选段原文:
- - -
题目:Implement next permutation, which rearranges numbers into the lexicographically next greater permutation of numbers.
If such arrangement is not possible, it must rearrange it as the lowest possible order (ie, sorted in ascending order).
The replacement must be in-place, do not allocate extra memory.
Here are some examples. Inputs are in the left-hand column and its corresponding outputs are in the right-hand column.
1,2,3 → 1,3,2
3,2,1 → 1,2,3
1,1,5 → 1,5,1
题目大意,给到一串数组,求下一排列顺序,例如3,2,1 → 1,2,3,321已结是最大的了,所以下一排列就是123最小的,例如 [1,2,3]数组,的下一排列是[1,3,2]可以看出来,好像从数组的后面判断,如果前一位小于后一位将调换位置,再看数组是[1,2,4,3]那么下一排列正确答案是[1,3,2,4],可以分析出从后往前判断,2小于4那么不能将2,4对换,换后并不是下一排列,而是下下下..排列了,应该将2,4的下标记录后,从2的后面判断最小大于2的数字是3,那么2,3对换成为[1,3,4,2],这时还得将后面的4,2重新小到大排列后得到最后结果
[1,3,2,4],OK。
java代码如下
package LeetCode1;
import java.util.Arrays;
/**
* Created by Wangjianxin on 2017/7/11 0011.
*/
public class NextPermutation {
public static void main(String[] args) {
int[] s = {2,3,1};
nextPermutation(s);
}
public static void nextPermutation(int[] nums) {
int len = nums.length;
int leftindex = -1;
int left = len - 2;
int right = len - 1;
//先从后往前找出i比i+1小的数字的下标
for(int i = len - 2; i >=0;--i){
System.out.println(nums[right]);
if (nums[left] < nums[right]){
leftindex = left;
break;
}
left -- ;
right --;
}
System.out.println(leftindex);
if(leftindex != -1){
//找到后,从这个数之后找到最小大于这个数的元素
int k = Integer.MAX_VALUE;
int kindex = 0;
for(int i = leftindex+1; i < len;i++){
int min = nums[i] - nums[leftindex];
if(k > min && min > 0){
k = min;
kindex = i;
}
}
int temp = 0;
temp = nums[kindex];
nums[kindex] = nums[leftindex];
nums[leftindex] = temp;
System.out.println(Arrays.toString(nums));
sort(nums,leftindex + 1,len-1);
}else{
Arrays.sort(nums);
}
System.out.println(Arrays.toString(nums));
}
//这里的参数end没有用到
public static int[] sort(int[] s, int begin,int end){
for(int i= begin ;i <s.length;i++){
for(int j = begin ;j < s.length -1; j++){
if(s[j] > s[j+1]){
int temp = s[j];
s[j] = s[j+1];
s[j+1] = temp;
}
}
}
return s;
}
}
- - -
所给数据:

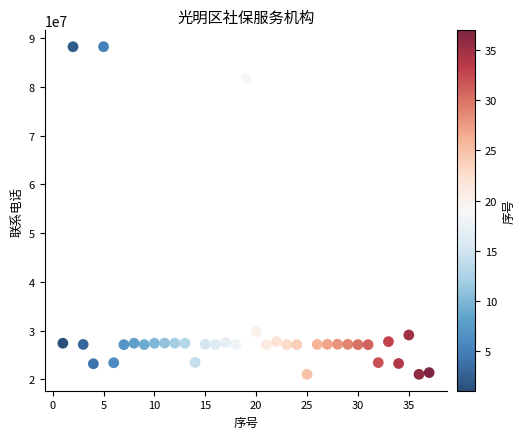

What is the range of X values (max minus min)?

36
- - -
题目要求: 将选段原文中以含有“The replacement must”的词句开头、以“on 2017/7/11 0011.”结尾的部分更新后重写一遍,其中的“examples”改为“samples”。

本题答案:
The replacement must be in-place, do not allocate extra memory.
Here are some samples. Inputs are in the left-hand column and its corresponding outputs are in the right-hand column.
1,2,3 → 1,3,2
3,2,1 → 1,2,3
1,1,5 → 1,5,1
题目大意,给到一串数组,求下一排列顺序,例如3,2,1 → 1,2,3,321已结是最大的了,所以下一排列就是123最小的,例如 [1,2,3]数组,的下一排列是[1,3,2]可以看出来,好像从数组的后面判断,如果前一位小于后一位将调换位置,再看数组是[1,2,4,3]那么下一排列正确答案是[1,3,2,4],可以分析出从后往前判断,2小于4那么不能将2,4对换,换后并不是下一排列,而是下下下..排列了,应该将2,4的下标记录后,从2的后面判断最小大于2的数字是3,那么2,3对换成为[1,3,4,2],这时还得将后面的4,2重新小到大排列后得到最后结果
[1,3,2,4],OK。
java代码如下
package LeetCode1;
import java.util.Arrays;
/**
* Created by Wangjianxin on 2017/7/11 0011.